Carolina ha 80 anni e da dieci giorni è ricoverata all’ospedale San Donato di Arezzo a causa di una polmonite causata dal Covid-19: lontana dalla famiglia e dagli affetti di una vita ieri ha però potuto riabbracciare il suo amato barboncino Whiskey.
Il cagnolino è stato fatto entrare nel reparto Covid di pneumologia dell’ospedale e all’inizio era cauto, preoccupato dall’essere in un ambiente nuovo con tutte le persone vestite in modo strano. Lo hanno avvicinato al letto e i dubbi non si sono dissolti di fronte alla donna che indossava una maschera total face trasparente. Ma quando questo le è stata tolta, Whiskey ha riconosciuto la sua padrona. Le ha leccato il viso dimostrandole tutto l’amore di cui è capace. Poi si è ritirato in fondo al tetto, quasi a guardia della sua amica.

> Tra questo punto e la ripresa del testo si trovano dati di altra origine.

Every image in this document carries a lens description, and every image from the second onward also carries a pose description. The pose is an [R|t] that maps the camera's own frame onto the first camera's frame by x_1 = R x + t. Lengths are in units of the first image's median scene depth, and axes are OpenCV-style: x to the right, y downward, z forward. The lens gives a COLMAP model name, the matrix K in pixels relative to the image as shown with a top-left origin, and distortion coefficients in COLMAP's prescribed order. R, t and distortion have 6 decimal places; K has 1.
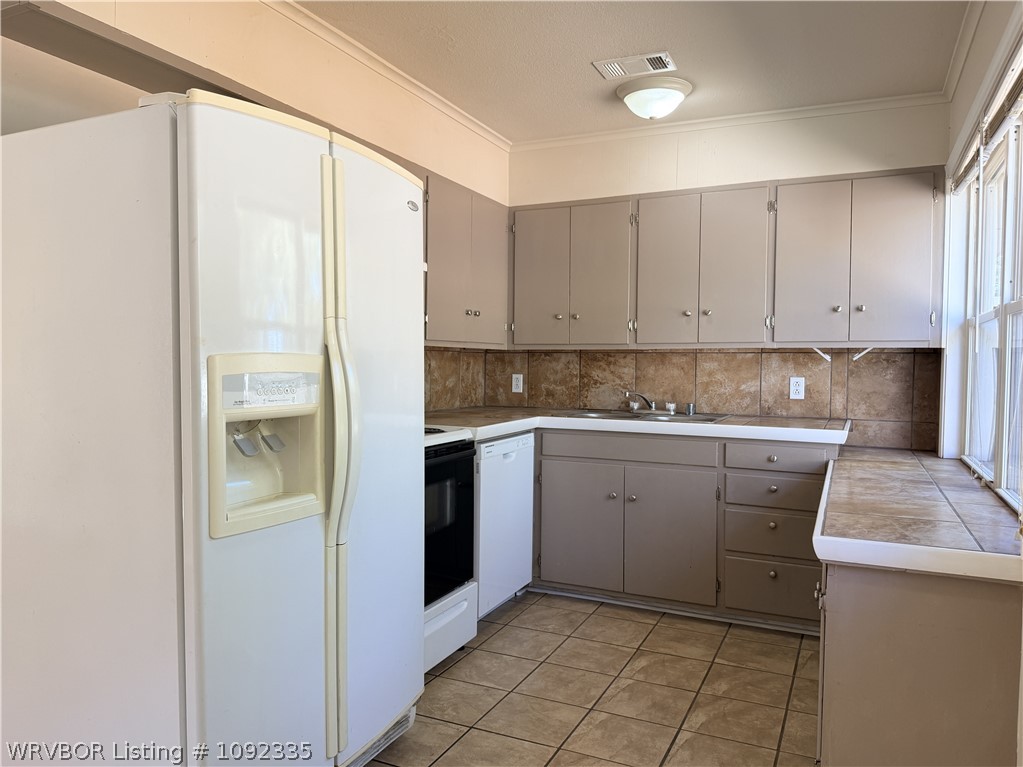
lens RADIAL K [[720.0, 0, 511.5], [0, 720.0, 383.5], [0, 0, 1]] dist [0.055760, -0.178085]
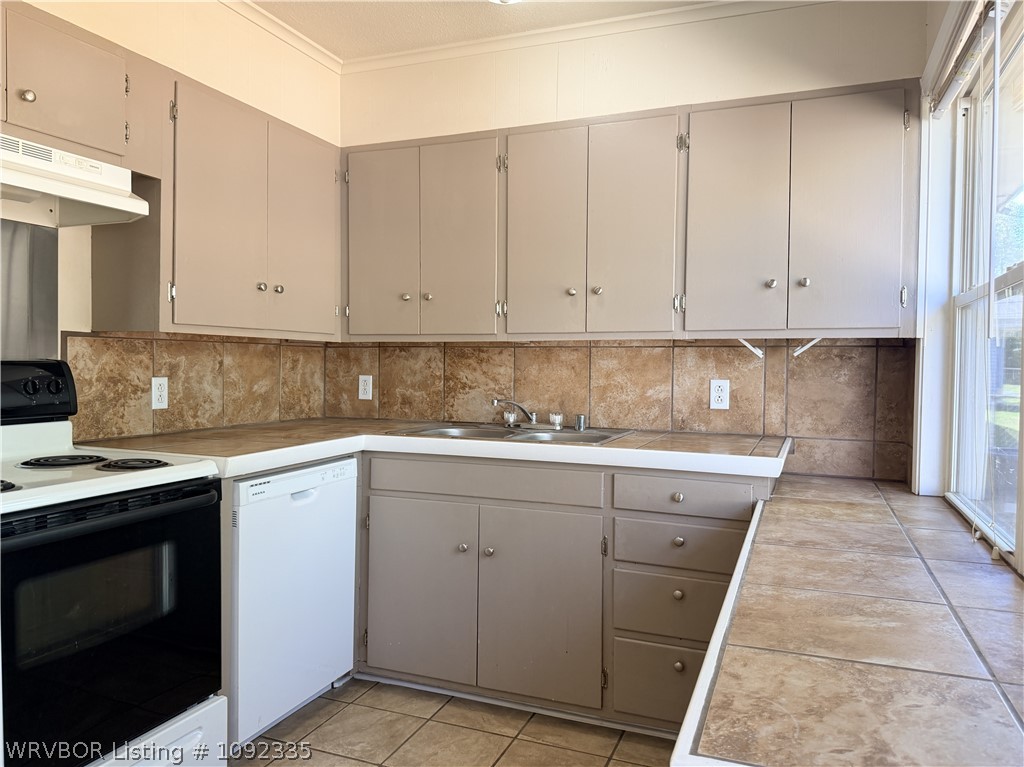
lens RADIAL K [[739.5, 0, 513.0], [0, 739.5, 381.1], [0, 0, 1]] dist [0.075559, -0.219111]
pose [[0.997814, -0.000022, 0.066091, 0.135383], [0.000399, 0.999984, -0.005687, -0.002886], [-0.066089, 0.005701, 0.997797, 0.260281]]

L’amore di Carolina per gli animali
Carolina a casa ha quattro figli che la attendono: Silvia, Tina, Sestilio e Marco. Ma non sono i soli. Ci sono anche 2 gatti, il pappagallo Chicco e Whiskey, il barboncino nano bianco di 6 anni.
“Per la mamma è il quinto figlio. Lei ama tutti gli animali ma con lui ha un rapporto simbiotico. Se esce da sola per fare la spesa, Whiskey si mette a piangere. I primi tre giorni non ha né mangiato né dormito” raccontano i figli di Carolina, che vive in un piccolo paese del Casentino. “È una donna gentile e amata da tutti. Quando fa un dolce ne fa dieci per tutti i vicini”.
Adesso Whiskey vuol tornare in ospedale ma “la mamma mi ha raccomandato di non portarlo tutti i giorni perché – secondo lei – sarebbe troppo faticoso per lui”.
Un aiuto psicologico per i pazienti
Silvia Peruzzi è la psicologa Asl che segue gli incontri tra i pazienti e i loro parenti e adesso anche con i loro animali. “Lo ammetto: ci siamo messi tutti a piangere. Gli occhi della signora si sono illuminati ed è stato come se una luce avesse squarciato per un attimo l’oscurità del Covid” racconta la psicologa. Il barboncino è entrato in ospedale seguendo la strada dell’apertura dei reparti, in massima sicurezza e su appuntamento, ai parenti.
“Avevo parlato con le figlie – continua Peruzzi – e mi avevano descritto la passione della mamma per gli animali. Le ho chiesto di inviarmi le foto del cane e, su un tablet, le ho fatte vedere alla signora Carolina. La reazione emotiva è stata fortissima e ne ho parlato con la caposala”.
E Manuela Caneschi non ha avuto dubbi: “mi sono chiesta perché solo la foto e perché non consentirle di incontrare il suo cane. Abbiamo parlato con il direttore del reparto, Raffaele Scala e poi ci siamo messi d’accordo con le figlie. Una di loro ha portato Whiskey. Noi lo abbiamo avvolto nella tela di copertura dell’ecografo e l’abbiamo portato al letto della paziente. Lei, quando lo ha visto, ha detto: amore, vieni qui”.
La pet therapy contro il Covid-19
Raffaele Scala è il Direttore di pneumologia: “Sulla pet therapy c’è una vasta letteratura e sono indubbi i vantaggi psicologici e clinici – spiega il direttore di pneumologia dell’ospedale di Arezzo, Raffaele Scala – la signora sta affrontando una forma grave di polmonite da Covid e ci è apparso evidente che non solo la visita dei familiari ma anche del cane al quale è particolarmente affezionata potesse rappresentare un sollievo rispetto al costante e faticoso pensiero della malattia. Non avevamo mai sperimentato l’ingresso di un cane nella degenza Covid ma con l’assicurazione della sua docilità da parte dei parenti della paziente, lo abbiamo imbracato con un dispositivo di protezione e portato al letto della signora“.
“Un gesto “anarchico” ma condivisibile – ha commentato il direttore generale della Asl Tse, Antonio D’Urso – conosco e condivido l’amore delle persone verso i loro animali. Ma posso anche immaginare le condizioni, quasi di reclusione, dei pazienti Covid. La priorità rimane sempre una: il benessere del paziente. E se in questo caso si chiama Whiskey ed ha le sembianze di un barboncino bianco, benvenuto al San Donato”.